Exact copies of the lines from the start of the records through the line with "wypłata środków z" are what the answer must hold; pictures are not part of it.
>>>>
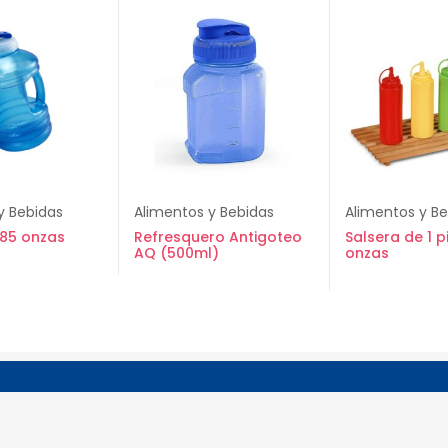
y Bebidas
Alimentos y Bebidas
Alimentos y B
85 onzas
Refresquero Antigoteo
Salsera de 1 p
AQ (500ml)
onzas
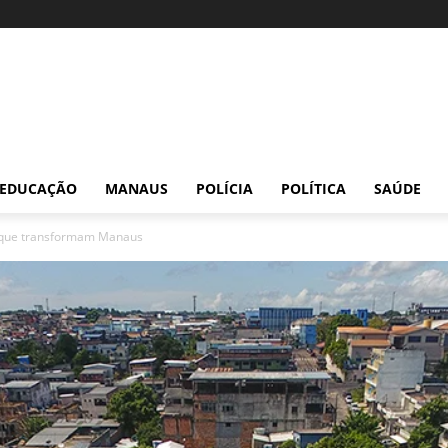
EDUCAÇÃO
MANAUS
POLÍCIA
POLÍTICA
SAÚDE
 que transformam Manaus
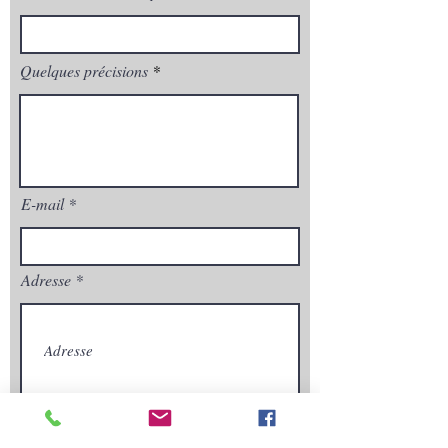
Quelques précisions
E-mail
Adresse
Envoyez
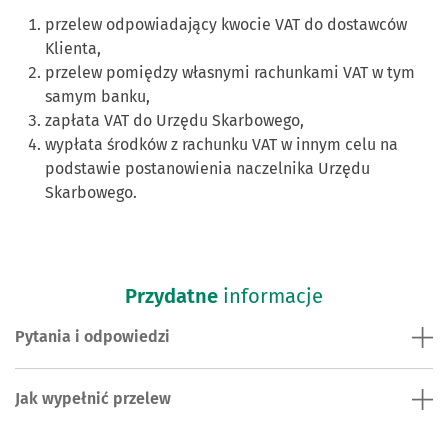
przelew odpowiadający kwocie VAT do dostawców
Klienta,
przelew pomiędzy własnymi rachunkami VAT w tym
samym banku,
zapłata VAT do Urzędu Skarbowego,
wypłata środków z rachunku VAT w innym celu na
podstawie postanowienia naczelnika Urzędu
Skarbowego.
Przydatne
informacje
Pytania i odpowiedzi
Jak wypełnić przelew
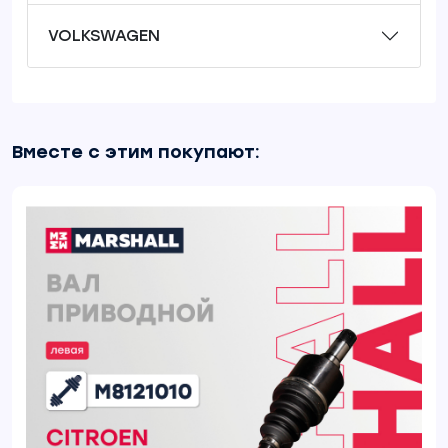
VOLKSWAGEN
Вместе с этим покупают:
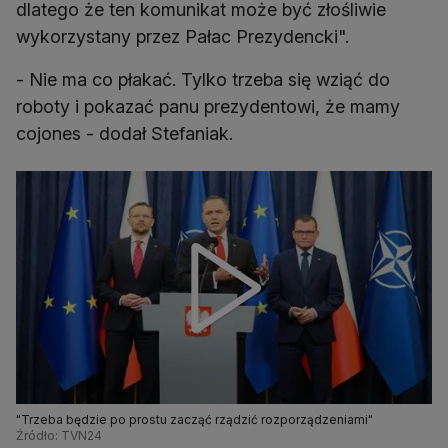
dlatego że ten komunikat może być złośliwie
wykorzystany przez Pałac Prezydencki".
- Nie ma co płakać. Tylko trzeba się wziąć do
roboty i pokazać panu prezydentowi, że mamy
cojones - dodał Stefaniak.
"Trzeba będzie po prostu zacząć rządzić rozporządzeniami"
Źródło: TVN24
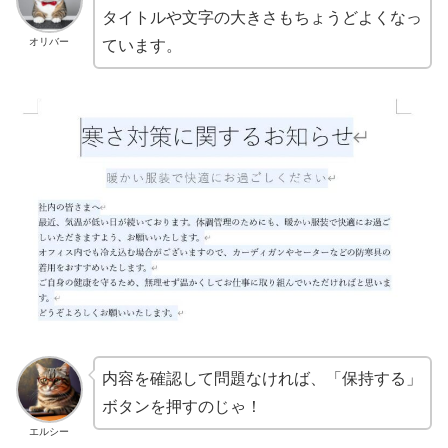
タイトルや文字の大きさもちょうどよくなっ
オリバー
ています。
内容を確認して問題なければ、「保持する」
ボタンを押すのじゃ！
エルシー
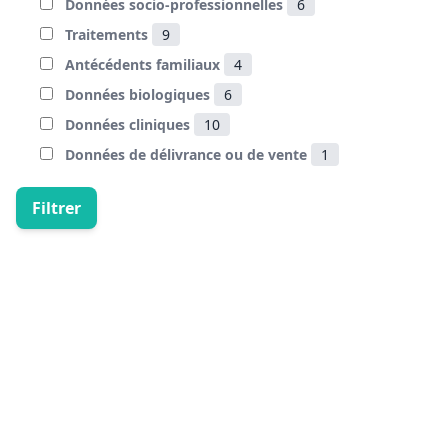
Données socio-professionnelles
6
Traitements
9
Antécédents familiaux
4
Données biologiques
6
Données cliniques
10
Données de délivrance ou de vente
1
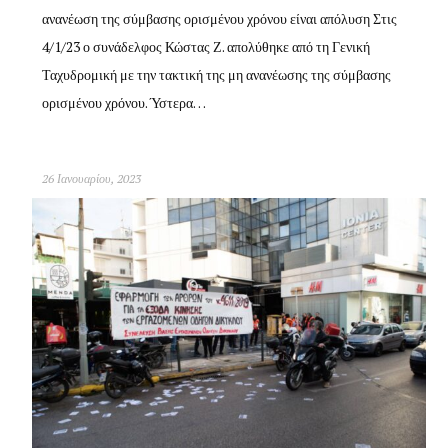
ανανέωση της σύμβασης ορισμένου χρόνου είναι απόλυση Στις
4/1/23 ο συνάδελφος Κώστας Ζ. απολύθηκε από τη Γενική
Ταχυδρομική με την τακτική της μη ανανέωσης της σύμβασης
ορισμένου χρόνου. Ύστερα…
26 Ιανουαρίου, 2023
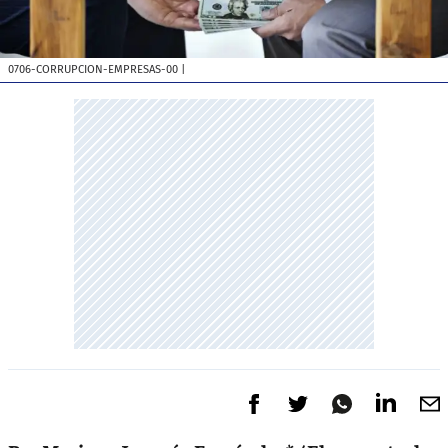
0706-CORRUPCION-EMPRESAS-00
|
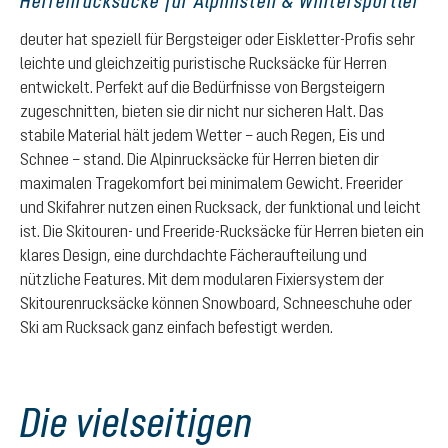
Herrenrucksäcke für Alpinisten & Wintersportler
deuter hat speziell für Bergsteiger oder Eiskletter-Profis sehr
leichte und gleichzeitig puristische Rucksäcke für Herren
entwickelt. Perfekt auf die Bedürfnisse von Bergsteigern
zugeschnitten, bieten sie dir nicht nur sicheren Halt. Das
stabile Material hält jedem Wetter – auch Regen, Eis und
Schnee – stand. Die Alpinrucksäcke für Herren bieten dir
maximalen Tragekomfort bei minimalem Gewicht. Freerider
und Skifahrer nutzen einen Rucksack, der funktional und leicht
ist. Die Skitouren- und Freeride-Rucksäcke für Herren bieten ein
klares Design, eine durchdachte Fächeraufteilung und
nützliche Features. Mit dem modularen Fixiersystem der
Skitourenrucksäcke können Snowboard, Schneeschuhe oder
Ski am Rucksack ganz einfach befestigt werden.
Die vielseitigen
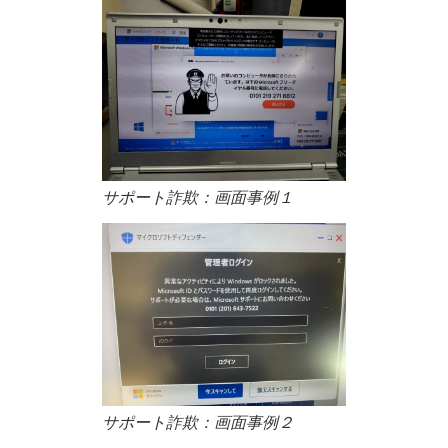
サポート詐欺：画面事例１
サポート詐欺：画面事例２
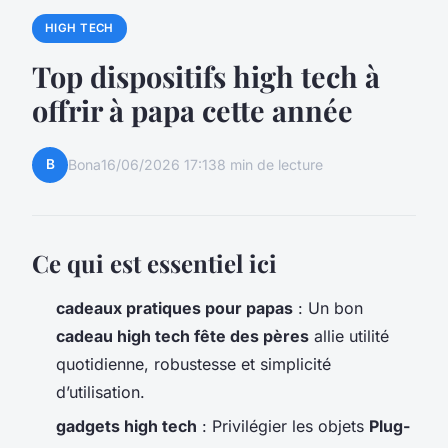
HIGH TECH
Top dispositifs high tech à
offrir à papa cette année
B
Bona
16/06/2026 17:13
8 min de lecture
Ce qui est essentiel ici
cadeaux pratiques pour papas
: Un bon
cadeau high tech fête des pères
allie utilité
quotidienne, robustesse et simplicité
d’utilisation.
gadgets high tech
: Privilégier les objets
Plug-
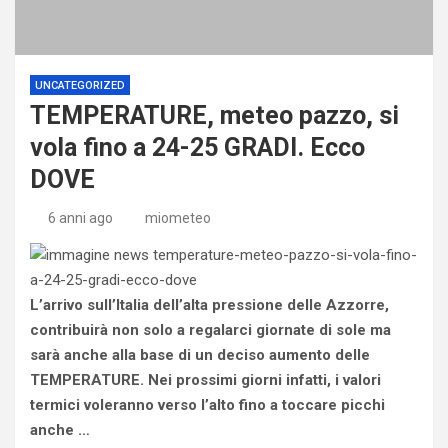
UNCATEGORIZED
TEMPERATURE, meteo pazzo, si
vola fino a 24-25 GRADI. Ecco
DOVE
6 anni ago
miometeo
L’arrivo sull’Italia dell’alta pressione delle Azzorre,
contribuirà non solo a regalarci giornate di sole ma
sarà anche alla base di un deciso aumento delle
TEMPERATURE. Nei prossimi giorni infatti, i valori
termici voleranno verso l’alto fino a toccare picchi
anche …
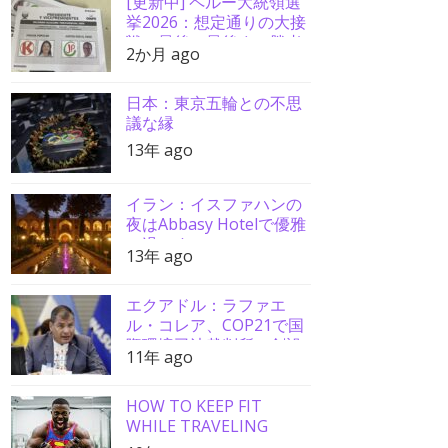
[更新中] ペルー大統領選
挙2026：想定通りの大接
戦、最後の最後まで勝者
2か月 ago
分からず
日本：東京五輪との不思
議な縁
13年 ago
イラン：イスファハンの
夜はAbbasy Hotelで優雅
に過ごす
13年 ago
エクアドル：ラファエ
ル・コレア、COP21で国
際環境司法裁判所の創設
11年 ago
を要請
HOW TO KEEP FIT
WHILE TRAVELING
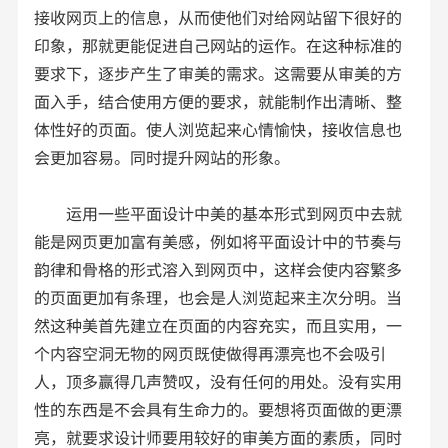
接收网页上的信息，从而使他们对给网站留下很好的
印象，那就更能促进自己网站的运作。在这种标准的
要求下，逐步产生了审美的需求。这需要从审美的方
面入手，结合使用方便的要求，就能制作出清晰、整
体性好的页面。使人浏览起来心情愉快，接收信息也
会更加容易。同时提升网站的形象。
运用一些平面设计中美的基本形式到网页中去就
能是网页更加富有美感，例如将平面设计中的节奏与
韵律和骨格的形式溶入到网页中，这样会使内容繁多
的页面更加有条理，也会是人浏览起来主次分明。当
然这种美首先建立在页面的内容充实，而且实用，一
个内容空洞无物的网页既使做得再漂亮也不会吸引
人，顶多赢得几声赞叹，没有任何的用处。没有实用
性的东西是不会具有生命力的。要想将页面做的更漂
亮，就要求设计师要用较好的审美方面的素质，同时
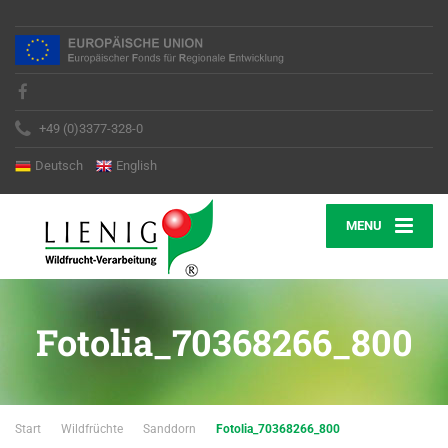
+49 (0)3377-328-0
Deutsch
English
MENU
Fotolia_70368266_800
Start
Wildfrüchte
Sanddorn
Fotolia_70368266_800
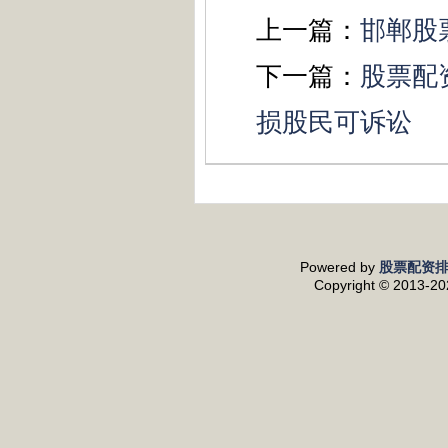
上一篇：
邯郸股
下一篇：
股票配
损股民可诉讼
Powered by
股票配资
Copyright
© 2013-2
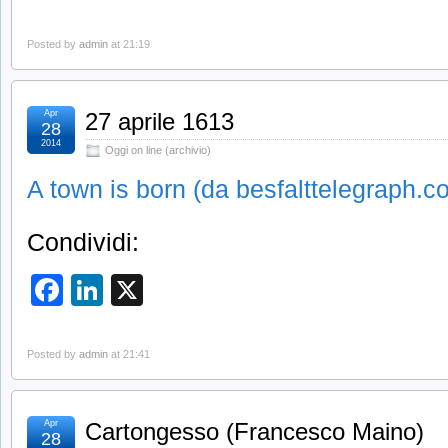
Posted by
admin
at 21:19
Apr
27 aprile 1613
28
2014
Oggi on line (archivio)
A town is born (da besfalttelegraph.co
Condividi:
Facebook
LinkedIn
X
Posted by
admin
at 21:41
Apr
Cartongesso (Francesco Maino)
28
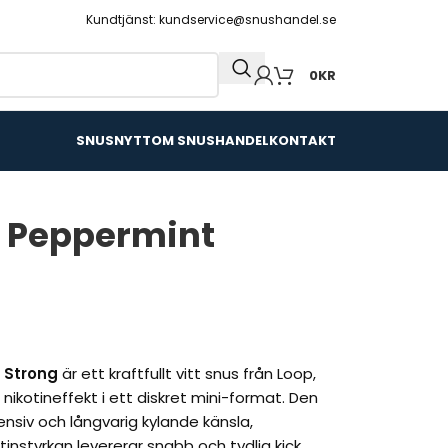
Kundtjänst: kundservice@snushandel.se
0
KR
SNUSNYTT
OM SNUSHANDEL
KONTAKT
h Peppermint
 Strong
är ett kraftfullt vitt snus från Loop,
 nikotineffekt i ett diskret mini-format. Den
nsiv och långvarig kylande känsla,
instyrkan levererar snabb och tydlig kick.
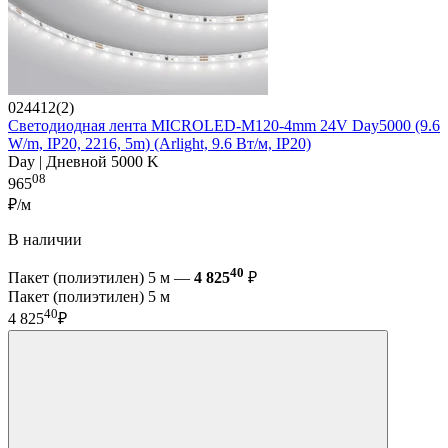
024412(2)
Светодиодная лента MICROLED-M120-4mm 24V Day5000 (9.6
W/m, IP20, 2216, 5m) (Arlight, 9.6 Вт/м, IP20)
Day | Дневной 5000 K
08
965
₽/м
В наличии
40
Пакет (полиэтилен) 5 м —
4 825
₽
Пакет (полиэтилен) 5 м
40
4 825
₽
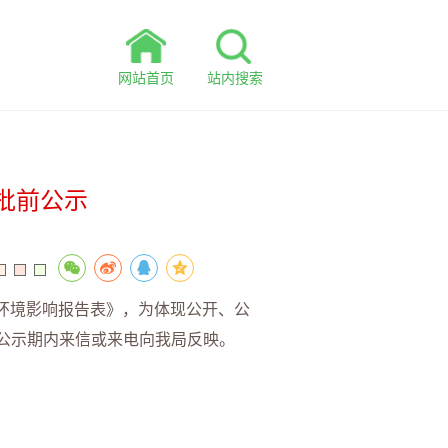
网站首页
站内搜索
批前公示
环境影响报告表》，为体现公开、公
请在公示期内来信或来电向我局反映。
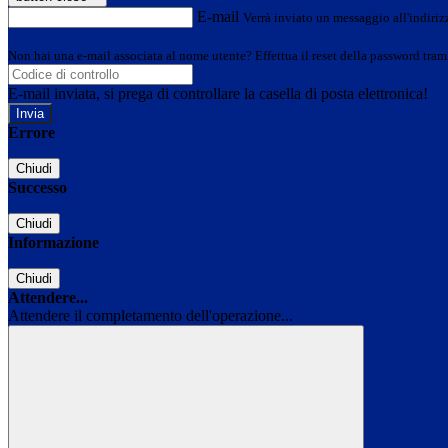
E-mail
Verrà inviato un messaggio all'indirizz
Non hai una e-mail associata al nome utente? Effettua il reset della password tram
E-mail inviata, si prega di controllare la casella di posta elettronica!
Errore
Chiudi
Successo
Chiudi
Informazione
Chiudi
Attendere...
Attendere il completamento dell'operazione...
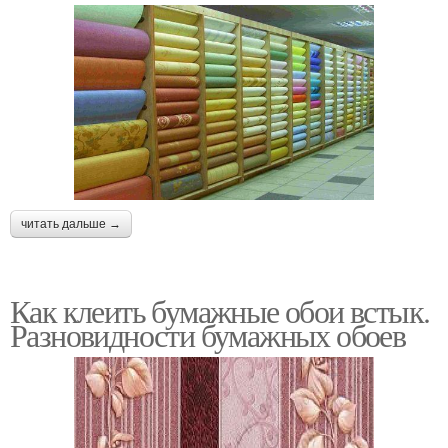
читать дальше →
Как клеить бумажные обои встык.
Разновидности бумажных обоев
<<<<
**Solved problem**:
y Bebidas
Alimentos y Bebidas
Alimentos y B
85 onzas
Refresquero Antigoteo
Salsera de 1 p
AQ (500ml)
onzas
EDUCAÇÃO
MANAUS
POLÍCIA
POLÍTICA
SAÚDE
 que transformam Manaus
Quelques précisions
E-mail
Adresse
Envoyez
przelew odpowiadający kwocie VAT do dostawców
Klienta,
przelew pomiędzy własnymi rachunkami VAT w tym
samym banku,
zapłata VAT do Urzędu Skarbowego,
wypłata środków z rachunku VAT w innym celu na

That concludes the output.